By Dr. Hazel D. Dean
Deputy Director of the National Center for HIV/AIDS
Today’s youth need age-appropriate HIV prevention education provided by parents, schools, the community, and web-based educational programs. They need to be taught early about HIV prevention in a way that they can understand and use. This includes education about risks and skills to help delay sex and prevent HIV infection.
You may ask why is this necessary…. Here are a few reasons, and they are profound: one in four (12,000 per year, 1,000 a month) new HIV infections in the United States is among young people between the ages of 13 and 24. More than half of new infections among youth occur in African Americans, that is more new infections than among any other group by race/ethnicity and gender.
Parents, teachers, mentors and community leaders need to have this information to move us to act, to make a concerted effort to provide our nation’s youth with the tools and resources they need to assess their own personal risk, to decrease risky behaviors, to get tested, and protect themselves from HIV infection.

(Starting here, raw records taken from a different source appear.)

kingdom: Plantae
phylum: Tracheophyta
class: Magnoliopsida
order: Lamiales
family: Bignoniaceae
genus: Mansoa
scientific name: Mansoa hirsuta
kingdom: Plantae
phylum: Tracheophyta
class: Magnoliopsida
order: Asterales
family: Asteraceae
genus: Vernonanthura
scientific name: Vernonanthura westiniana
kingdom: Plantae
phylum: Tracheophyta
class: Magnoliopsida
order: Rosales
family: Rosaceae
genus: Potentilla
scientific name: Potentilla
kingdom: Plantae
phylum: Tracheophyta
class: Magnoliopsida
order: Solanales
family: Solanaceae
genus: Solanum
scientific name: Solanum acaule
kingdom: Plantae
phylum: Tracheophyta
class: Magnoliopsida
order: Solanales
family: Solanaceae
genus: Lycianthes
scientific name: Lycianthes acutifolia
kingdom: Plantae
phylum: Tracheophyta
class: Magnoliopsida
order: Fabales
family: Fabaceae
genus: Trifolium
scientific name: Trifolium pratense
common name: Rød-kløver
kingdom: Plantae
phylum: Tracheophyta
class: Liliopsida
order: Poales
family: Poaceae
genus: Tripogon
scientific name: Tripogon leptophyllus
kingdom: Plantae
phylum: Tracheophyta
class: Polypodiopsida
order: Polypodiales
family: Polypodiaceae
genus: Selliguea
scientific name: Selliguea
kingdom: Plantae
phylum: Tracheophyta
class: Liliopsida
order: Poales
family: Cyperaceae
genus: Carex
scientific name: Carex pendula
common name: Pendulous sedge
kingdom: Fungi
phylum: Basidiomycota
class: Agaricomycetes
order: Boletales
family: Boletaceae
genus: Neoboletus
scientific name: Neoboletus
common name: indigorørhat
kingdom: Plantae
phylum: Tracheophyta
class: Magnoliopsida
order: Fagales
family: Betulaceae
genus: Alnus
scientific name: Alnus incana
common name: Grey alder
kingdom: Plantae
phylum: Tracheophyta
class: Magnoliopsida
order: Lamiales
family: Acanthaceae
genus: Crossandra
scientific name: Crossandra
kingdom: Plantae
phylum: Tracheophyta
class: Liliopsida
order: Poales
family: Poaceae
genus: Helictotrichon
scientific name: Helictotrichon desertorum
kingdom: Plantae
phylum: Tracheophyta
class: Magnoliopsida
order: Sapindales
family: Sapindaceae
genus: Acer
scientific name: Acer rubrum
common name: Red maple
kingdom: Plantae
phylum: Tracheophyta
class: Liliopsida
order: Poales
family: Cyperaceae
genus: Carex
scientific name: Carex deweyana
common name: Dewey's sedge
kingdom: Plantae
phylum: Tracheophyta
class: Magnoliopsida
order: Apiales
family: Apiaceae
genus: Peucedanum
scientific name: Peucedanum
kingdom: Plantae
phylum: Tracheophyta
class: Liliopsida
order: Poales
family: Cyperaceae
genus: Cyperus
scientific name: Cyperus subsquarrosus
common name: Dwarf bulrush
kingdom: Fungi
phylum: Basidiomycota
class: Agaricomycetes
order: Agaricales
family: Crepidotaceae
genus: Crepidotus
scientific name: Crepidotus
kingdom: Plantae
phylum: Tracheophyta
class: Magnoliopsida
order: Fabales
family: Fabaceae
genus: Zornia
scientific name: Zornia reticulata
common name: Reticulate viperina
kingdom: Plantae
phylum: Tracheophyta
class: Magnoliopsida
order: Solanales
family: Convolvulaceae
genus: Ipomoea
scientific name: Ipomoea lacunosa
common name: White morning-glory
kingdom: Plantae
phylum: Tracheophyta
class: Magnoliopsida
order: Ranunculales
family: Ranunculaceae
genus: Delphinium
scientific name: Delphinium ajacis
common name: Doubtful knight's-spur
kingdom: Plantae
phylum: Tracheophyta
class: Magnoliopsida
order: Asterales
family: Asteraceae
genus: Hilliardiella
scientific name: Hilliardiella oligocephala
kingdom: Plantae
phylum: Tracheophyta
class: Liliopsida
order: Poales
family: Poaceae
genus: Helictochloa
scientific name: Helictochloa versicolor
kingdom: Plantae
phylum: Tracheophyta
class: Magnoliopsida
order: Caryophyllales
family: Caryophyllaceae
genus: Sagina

This is one step to help reduce the number of youth who every year are diagnosed with HIV. In a 2012Vital Signs report behaviors among youth that may put them at risk were reviewed. Factors such as stigma, homophobia, discrimination, less condom use, more alcohol and drug use, and having sex with older partners (who may be more likely to be infected) put young gay and bisexual males at greater risk for HIV infection.
In some communities, including some African-American communities, there are more people living with HIV, which increases the likelihood that someone will be exposed to infection with each sexual en-counter. Limited access to sexual health services, lack of HIV awareness, social/economic factors (including poverty), stigma/discrimination, and higher rates of incarceration also are associated with increased HIV risk for African-American communities.
There is so much we can do. Youth need to know they have someone to talk to him or her about sexual health, about disease prevention, and, if needed, where to get an HIV test. Education is the first step to keeping our youth healthy and HIV free. Testing is the first step to getting those with HIV the medical care and treatment they need to improve their health, extend their life, and prevent the spread of HIV to others.